Par ailleurs, plusieurs programmes s’étendent maintenant à tous les membres d’une famille. «C’est un développement intéressant que j’observe depuis six mois», dit Léon Lemoine. Là encore, les seuils d’admissibilité varient. Chez Fidelity Investments, il faut que les investissements combinés d’une famille atteignent au moins 500 000 $. Chez Placements CI, ils peuvent ne totaliser que 100 000 $.

De bonnes économies

Évidemment, ce montant de 100 000 $ ne constitue qu’un seuil d’entrée, pour lequel les rabais sur les tarifs proposés sont en général de l’ordre de 3 ou 5 points de base (0,03 % ou 0,05 %). Les prochains seuils sont habituellement établis à 250 000 $, à 500 000 $ et à 1 M$, de sorte que les rabais sur les tarifs peuvent atteindre dans certains cas 40 points de base. Mackenzie se distingue en offrant un rabais de 30 points de base dès le seuil des 100 000 $ franchi.

Contrairement à ce qui prévalait il y a quelques années, dès que l’actif d’un client recruté par un conseiller le rend admissible à passer un seuil de tarification préférentielle, le manufacturier accorde celle-ci automatiquement. «Auparavant, le conseiller devait en faire la demande», rappelle Peter Tsakiris, président de Cabinet de services financiers Whitemont.

Selon lui, les tarifs préférentiels constituent un outil important de recrutement de nouveaux clients, surtout auprès des plus jeunes. «C’est un gros défaut de l’industrie, dit-il : on néglige le transfert du patrimoine à la prochaine génération.

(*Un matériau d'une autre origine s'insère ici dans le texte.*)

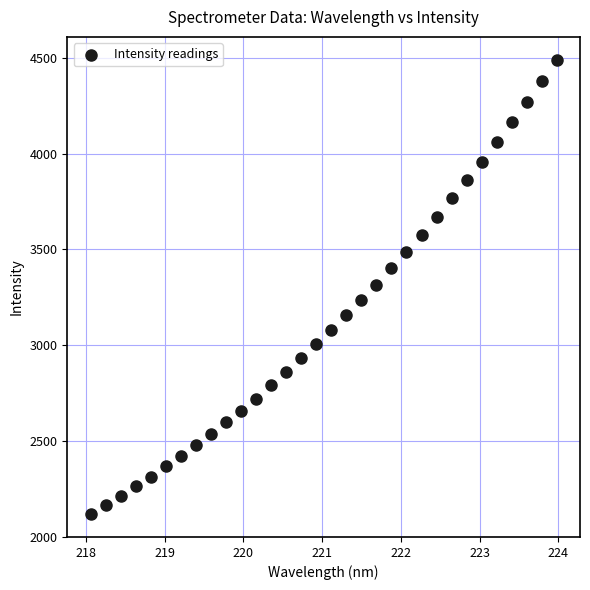

What is the range of X values (max minus min)?

5.9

Pourtant, les plus jeunes sont nettement plus sensibles aux frais de gestion.»

«Pour une majorité de comptes, ces tarifs préférentiels représentent une économie de 10 à 20 points de base, ce qui vaut certainement la peine», précise Peter Tsakiris. Cependant, juge-t-il, un tel bénéfice n’est pas suffisant pour constituer un critère important de sélection d’un fonds pour un client. D’autres critères ont nettement priorité : le rendement du fonds, la qualité de la gestion, etc.

Un net avantage ressort pour les conseillers : «Ça les pousse vers la catégorie F des fonds, ajoute-t-il, où les tarifs sont plus intéressants. Ce n’est pas toujours le cas, mais c’est une tendance de l’industrie.» Rappelons que la catégorie F est réservée aux comptes à honoraires.

Mise en garde

Deux phénomènes contribuent à l’élargissement des critères de tarification préférentielle, selon Léon Lemoine : les nouvelles règles de divulgation des frais et la pression exercée par l’univers des fonds négociés en Bourse (FNB), dont les frais de gestion sont très bas. «Cette pression n’est pas à la veille de s’alléger», dit le conseiller.

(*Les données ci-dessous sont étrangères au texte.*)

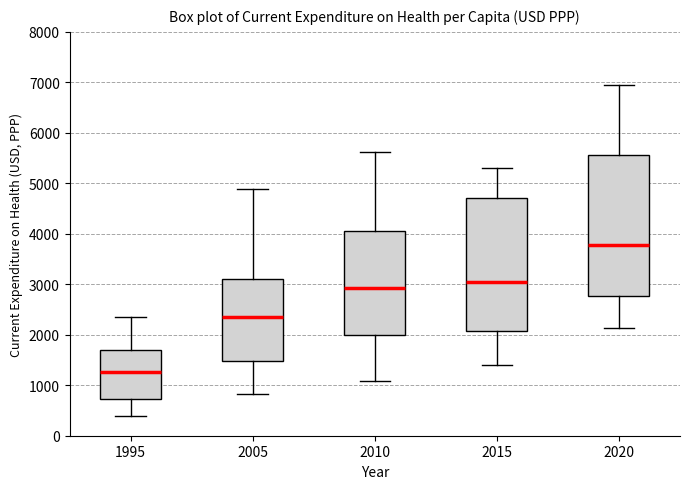

Reading left to right, transcribe this box plot: for each box, give where its median line is, the range the box spans, and where its two whiskers end, as read against the y-axis. The values are not printed on the chart, so give them approximately, as read against the axis.

1995: median 1300, box 700 to 1700, whiskers 400 to 2300
2005: median 2400, box 1500 to 3100, whiskers 800 to 4900
2010: median 2900, box 2000 to 4000, whiskers 1100 to 5600
2015: median 3100, box 2100 to 4700, whiskers 1400 to 5300
2020: median 3800, box 2800 to 5600, whiskers 2100 to 6900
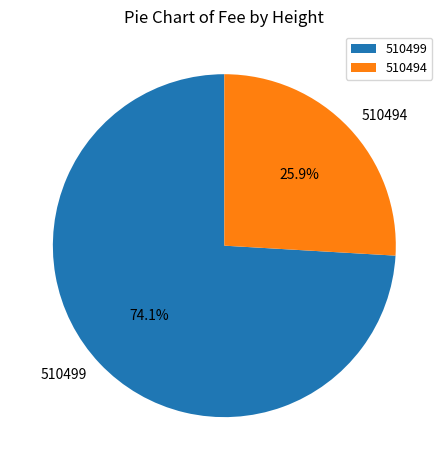

What percentage do 510494 and 510499 together represent?

100.0%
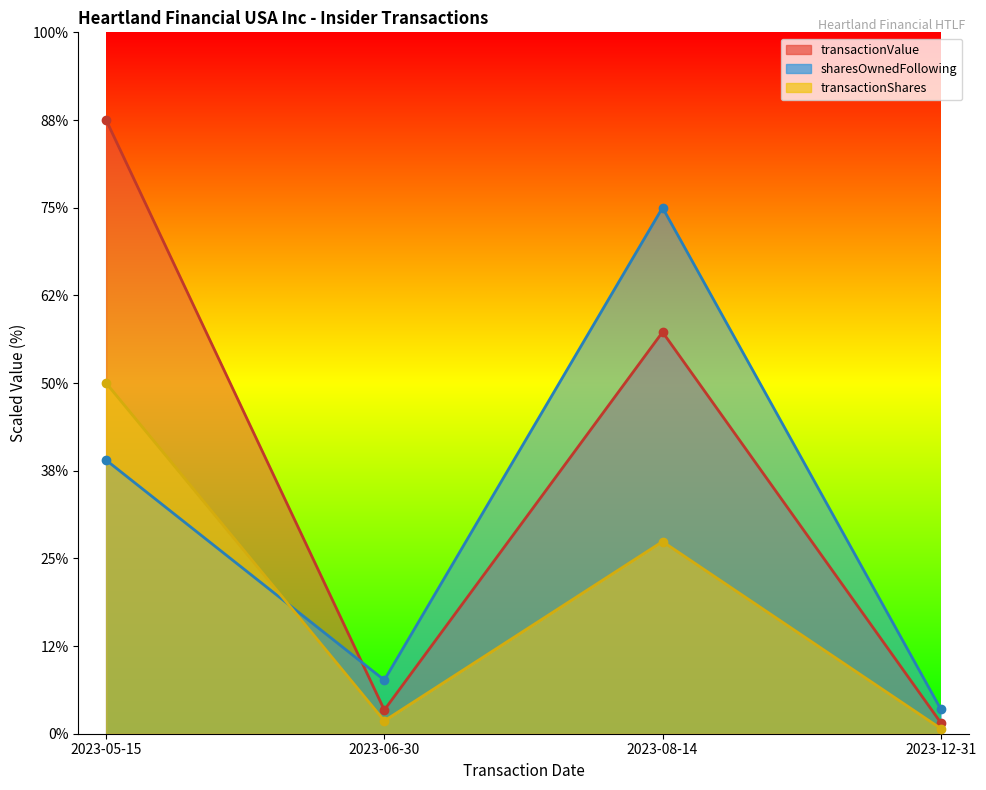

Reading right to left, transcribe all the data shown in this chart.

transactionShares: 2023-12-31=594.5	2023-08-14=21917.8	2023-06-30=1468.5	2023-05-15=40000.0
transactionValue: 2023-12-31=1258.8	2023-08-14=45810.0	2023-06-30=2706.6	2023-05-15=70000.0
sharesOwnedFollowingTransaction: 2023-12-31=2807.8	2023-08-14=60000.0	2023-06-30=6115.9	2023-05-15=31207.2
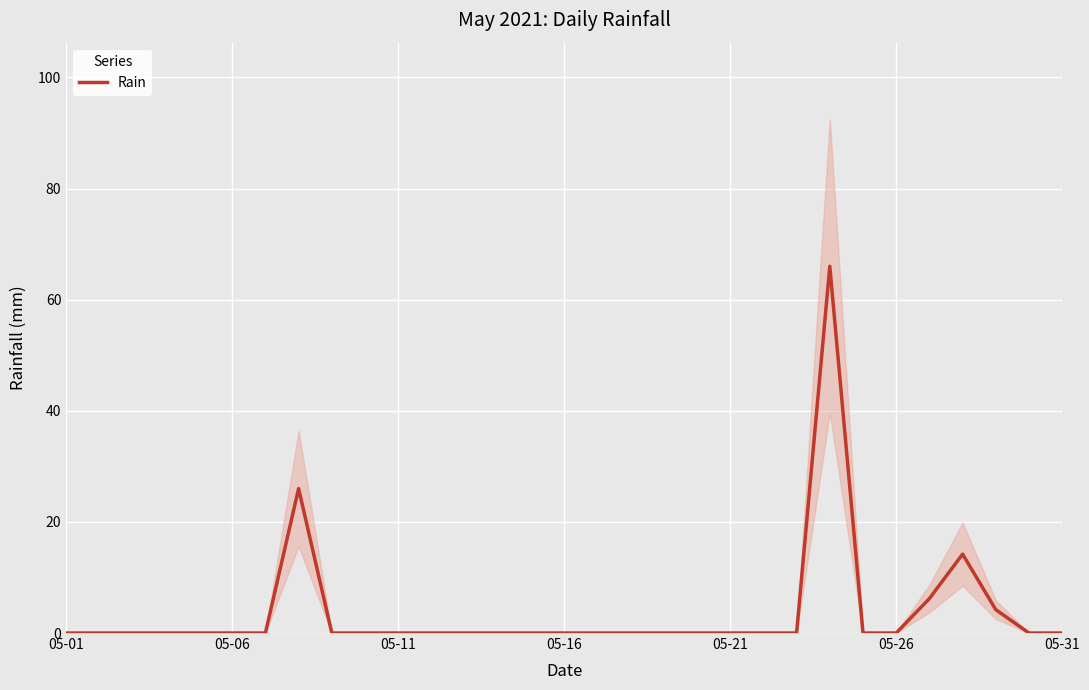

How many positive values are there?

5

Léon Lemoine fait une mise en garde à l’endroit des programmes de tarifs préférentiels : nombre de clients accordent trop d’attention aux frais de gestion, juge-t-il.

«Il peut être tentant pour un client de mettre toutes ses billes auprès d’une seule firme, avec une seule gamme de gestionnaires, souligne-t-il. Et soit par paresse ou par souci de rentabilité, de plus en plus de firmes ont choisi de délaisser la gestion active. Est-ce que la qualité de gestion et la performance vont demeurer au rendez-vous ? Je ne le pense pas. En même temps que les frais diminuent, la performance risque d’être moins élevée.»